### WHAT YOU WILL DO
Can you reproduce every one of the records below line for line, leaving out the pictures?

### DATASET EXCERPTS
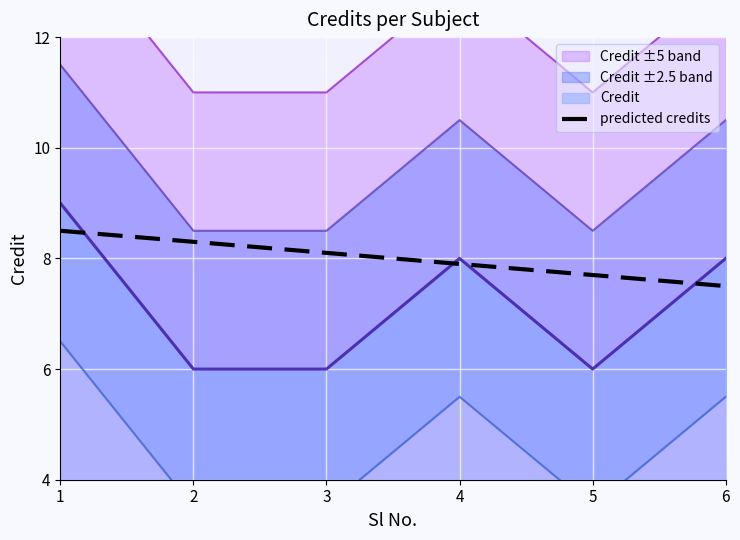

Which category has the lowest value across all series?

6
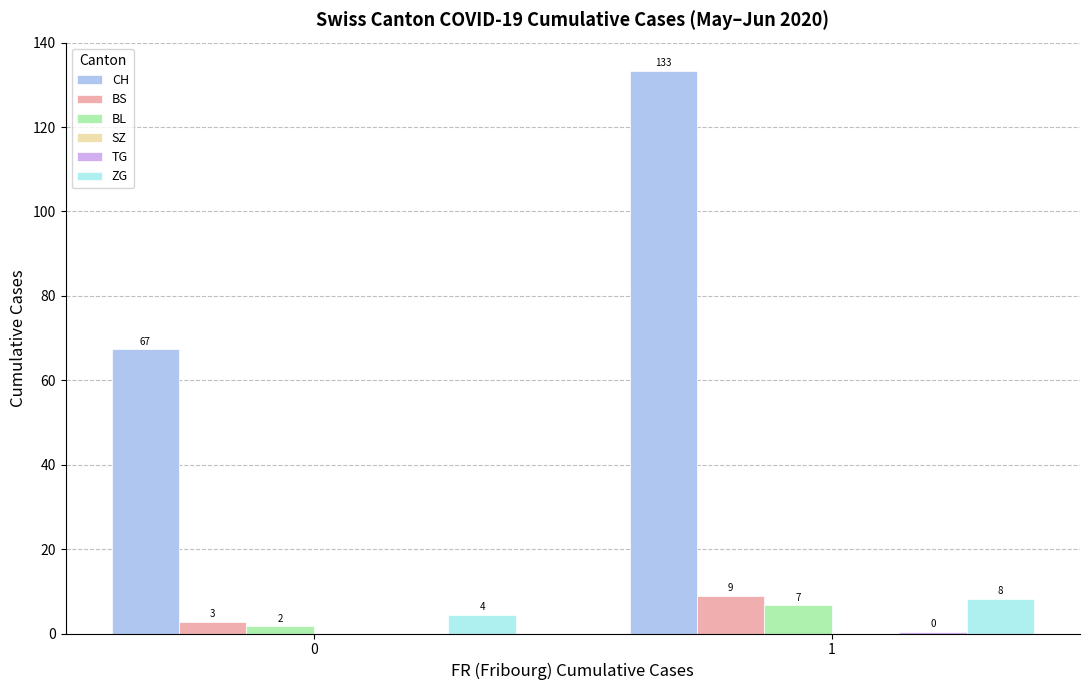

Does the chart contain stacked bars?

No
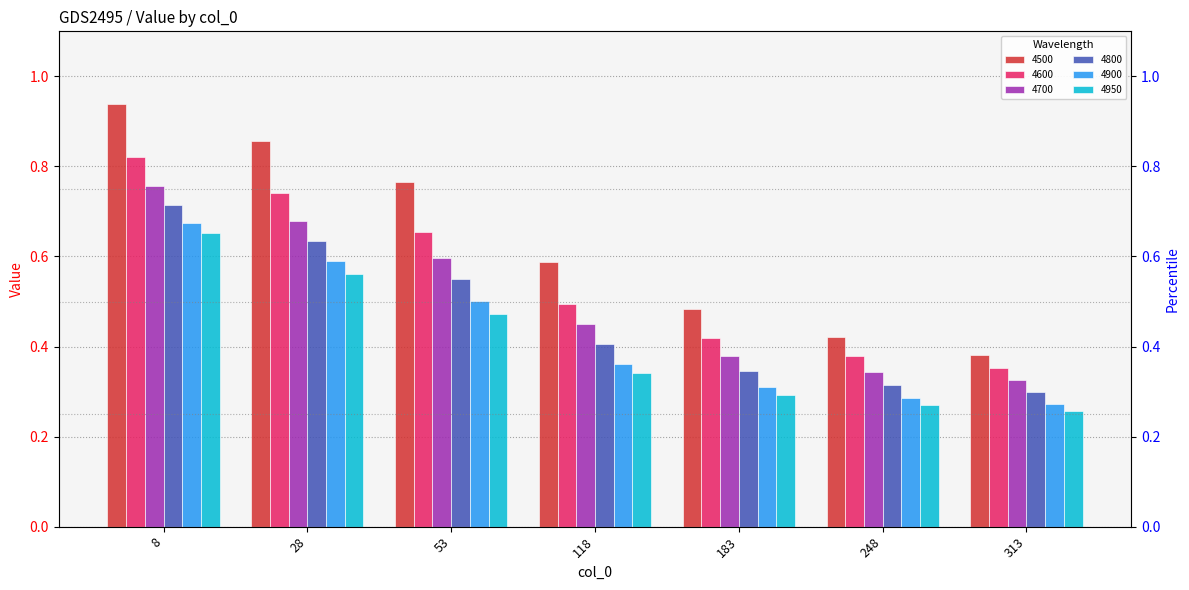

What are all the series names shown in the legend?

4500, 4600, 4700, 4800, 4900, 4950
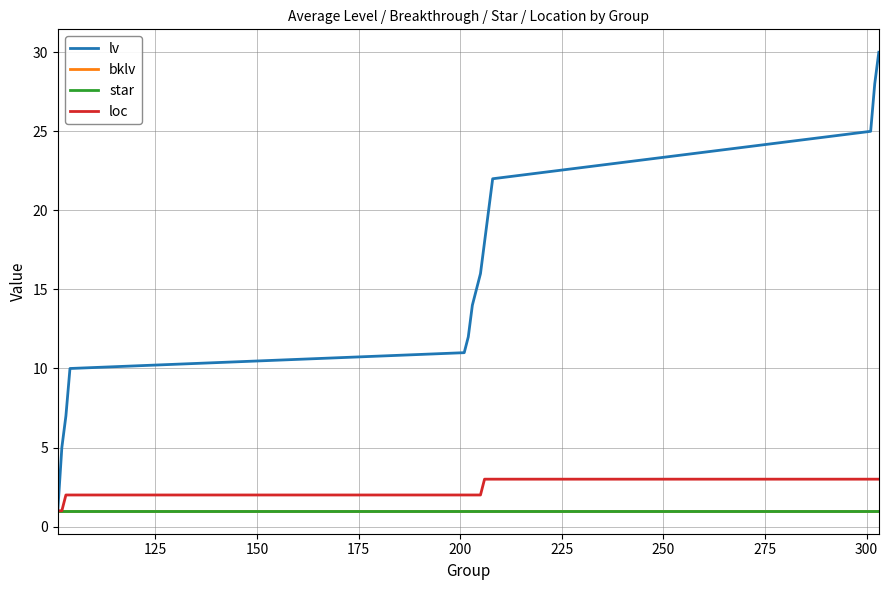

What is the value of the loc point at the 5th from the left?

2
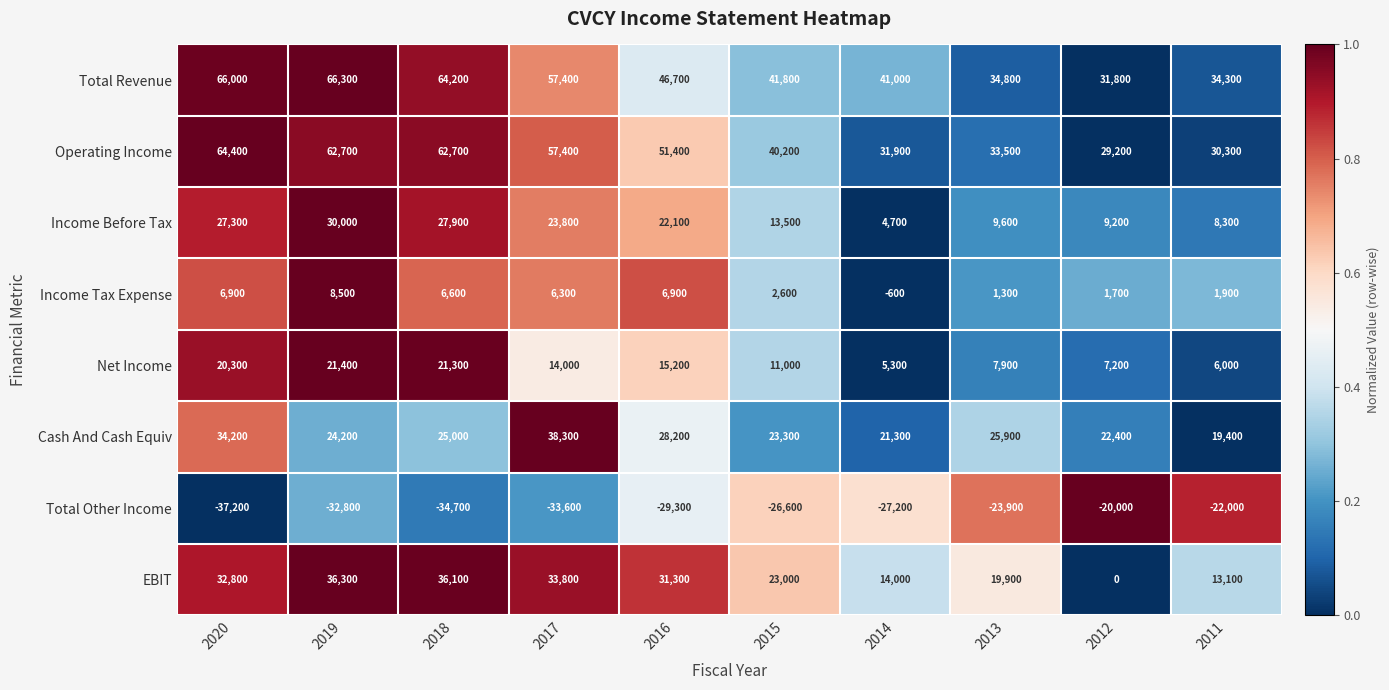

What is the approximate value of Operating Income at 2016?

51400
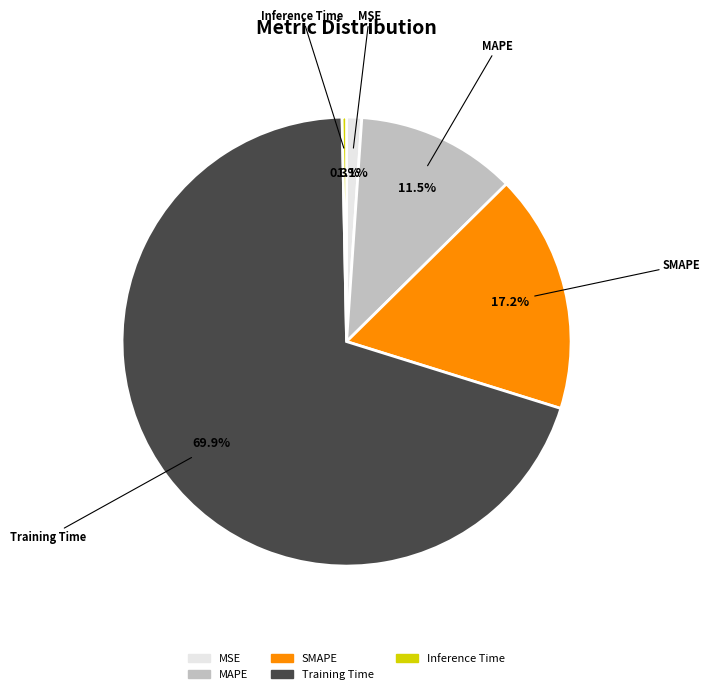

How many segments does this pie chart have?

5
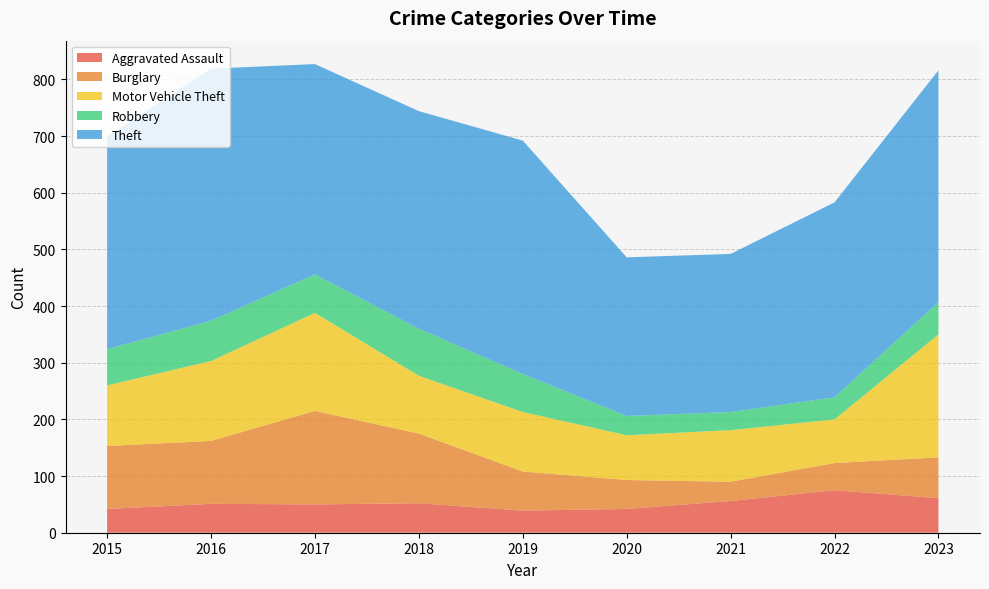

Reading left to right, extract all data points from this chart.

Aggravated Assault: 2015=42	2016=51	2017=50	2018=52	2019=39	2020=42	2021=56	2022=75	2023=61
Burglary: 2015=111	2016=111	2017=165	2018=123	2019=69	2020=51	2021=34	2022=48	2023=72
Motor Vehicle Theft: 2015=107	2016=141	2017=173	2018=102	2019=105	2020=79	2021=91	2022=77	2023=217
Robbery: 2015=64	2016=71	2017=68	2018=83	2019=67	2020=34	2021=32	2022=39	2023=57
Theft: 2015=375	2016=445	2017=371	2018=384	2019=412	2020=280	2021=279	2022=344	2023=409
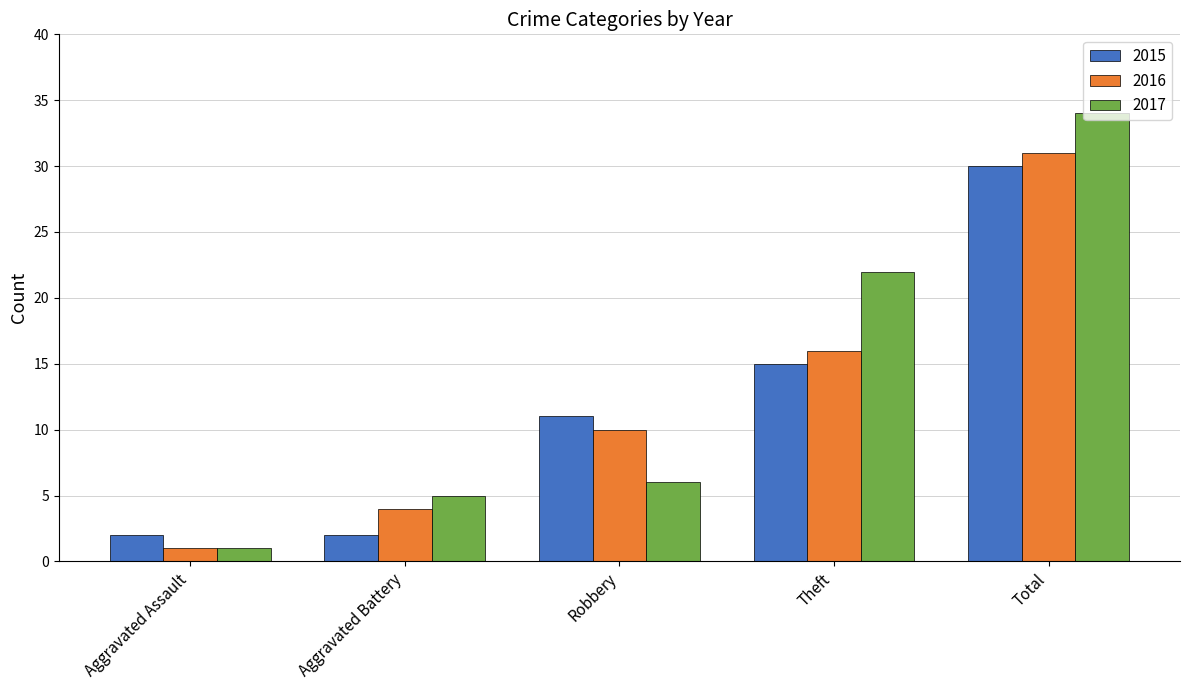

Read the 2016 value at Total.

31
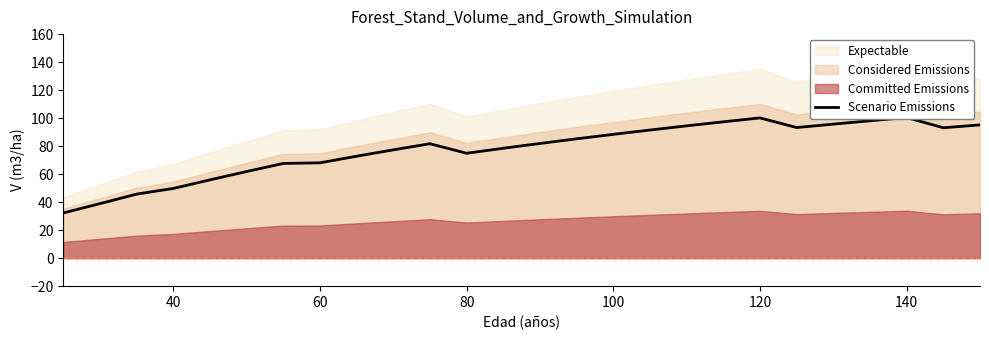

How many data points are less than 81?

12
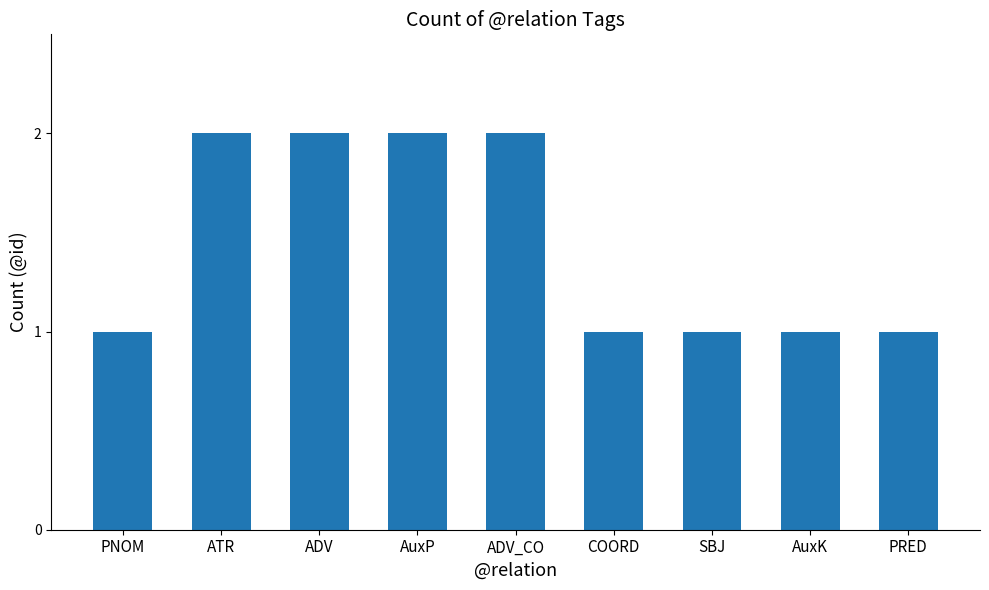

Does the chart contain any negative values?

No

### SOLUTION TO THIS TASK
Which category has the lowest value across all series?

6

Does the chart contain stacked bars?

No

What are all the series names shown in the legend?

4500, 4600, 4700, 4800, 4900, 4950

What is the value of the loc point at the 5th from the left?

2

What is the approximate value of Operating Income at 2016?

51400

How many segments does this pie chart have?

5

Reading left to right, extract all data points from this chart.

Aggravated Assault: 2015=42	2016=51	2017=50	2018=52	2019=39	2020=42	2021=56	2022=75	2023=61
Burglary: 2015=111	2016=111	2017=165	2018=123	2019=69	2020=51	2021=34	2022=48	2023=72
Motor Vehicle Theft: 2015=107	2016=141	2017=173	2018=102	2019=105	2020=79	2021=91	2022=77	2023=217
Robbery: 2015=64	2016=71	2017=68	2018=83	2019=67	2020=34	2021=32	2022=39	2023=57
Theft: 2015=375	2016=445	2017=371	2018=384	2019=412	2020=280	2021=279	2022=344	2023=409

Read the 2016 value at Total.

31

How many data points are less than 81?

12

Does the chart contain any negative values?

No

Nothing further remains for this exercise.